Proprotein convertase subtilisin/kexin type 6 is an protease that in humans is encoded by the PCSK6 gene which is located in chromosome 15. Pcsk6 is a calcium-dependent serine endoprotease that catalyzes the post-translational modification of precursor proteins from its ‘latent’ form to the cleaved ‘active’ form. Active Pcsk6 has been reported to process substrates such as transforming growth factor β, pro-albumin, von Willebrand factor, and corin. Clinically, Pcsk6 is suggested to play a role in left/right asymmetry, structural asymmetry of the brain, handedness, tumor progression, hemostasis, and cardiovascular diseases.

Function 

The protein encoded by this gene belongs to the subtilisin-like proprotein convertase family. The members of this family are proprotein convertases that process latent precursor proteins into their biologically active products. This encoded protein is a calcium-dependent serine endoprotease that can cleave precursor protein at their paired basic amino acid processing sites. Some of its substrates are - transforming growth factor beta related proteins, pro-albumin, von Willebrand factor, and corin. Alternatively spliced transcript variants encoding different isoforms have been identified.

Clinical significance 

During development: Throughout development, the spatial and temporal expression of pcsk6 regulates embryogenesis by activating TGFβ related differentiation factors, which include BMP and Nodal. Elevated levels of Pcsk6 was detected in maternal decidual cells of the implantation site and the extraembryonic ectoderm.  The regulation of proper gradient of Nodal and BMPs is crucial for gastrulation, proximal-distal axis, and establishment of left-right axis patterning.

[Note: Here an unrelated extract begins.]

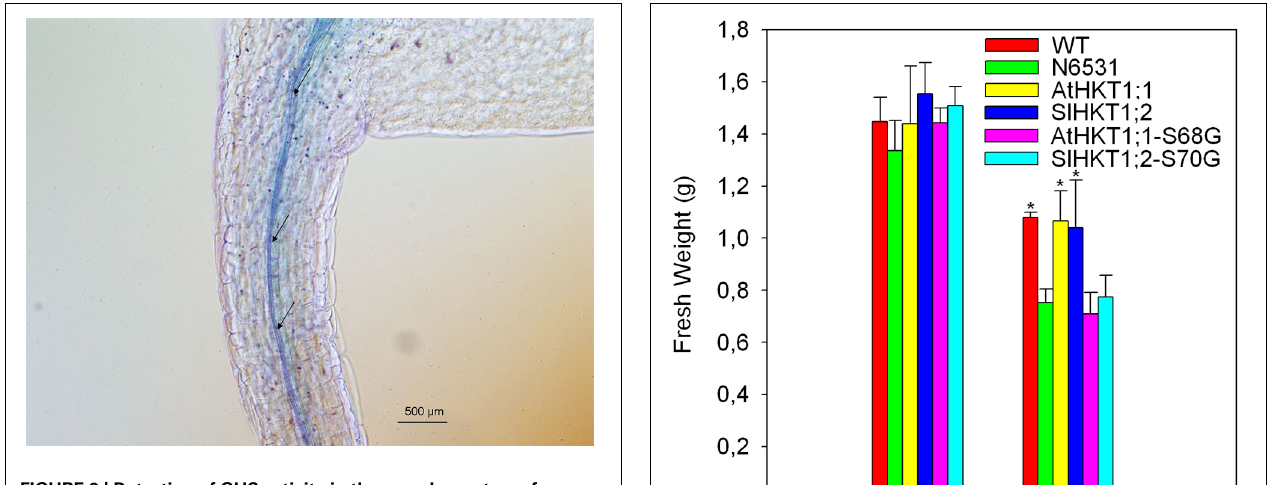
FIGURE 3 | Detection of GUS activity in the vascular system of transgenic Arabidopsis thaliana plants. Arabidopsis plants expressed the GUS gene under the control of the AtHKT1;1 promoter were grown. Strong blue GUS staining was detected in the vicinity of the xylem and phloem in leaves. Arrows point to the xylem vessels. Biological replicates, n = 3; plantlets, n = 7.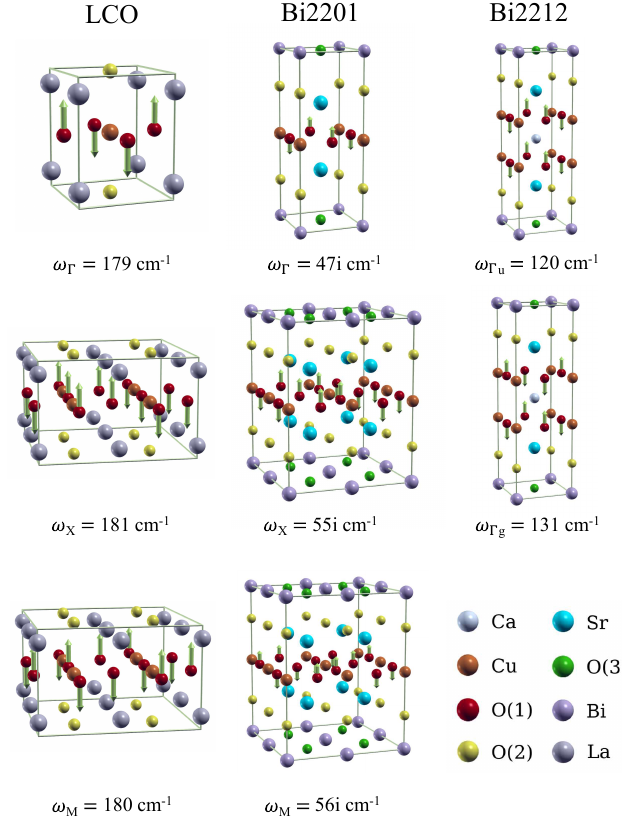
Figure 1: Cu-O bond buckling modes for La Bi Sr CaCu O (Bi2212) at the Γ , X and M points in the Brillouin zone ( Γ -only for 2 2 2 8 Bi2212). Note that the buckling modes for Bi2201 frequencies are imaginary at all three points, indicating a structural instability across the Brillouin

Developmental Pcsk6 knockout studies found that mice embryos that lack Pcsk6 develop heterotaxia, left pulmonary isomerism, and/or craniofacial malformations due to disruption in specification of anterior-posterior and left-right axis that resulted from the dysregulation of Nodal and BMP signaling.

In humans, Pcsk6 VNTR polymorphism is associated with the structural asymmetry of the frontal and temporal lobe, and  degree of handedness.

Cardiovascular disease: Pcsk6 is increasing interest as indicator and factor of cardiovascular disease. Pcsk6 KO mice was shown to develop salt-sensitive hypertension due to failure of pro-corin activation crucial to atrial natriuretic peptide regulation of blood pressure. A hypertensive patient was found to have a G/A mutation on the PCSK6 gene that resulted in an Asp282Asn (D282N) substitution at the Pcsk6 catalytic domain, which in turn, hinders corin processing. In vascular remodeling, Pcsk6 was found to induce smooth muscle cell migration in response to PDGFB by activating MMP14. When Pcsk6 was knocked out, the intimal hyperplasia response to in vivo carotid ligation was lowered.

Other: This gene is thought to play a role in tumor progression.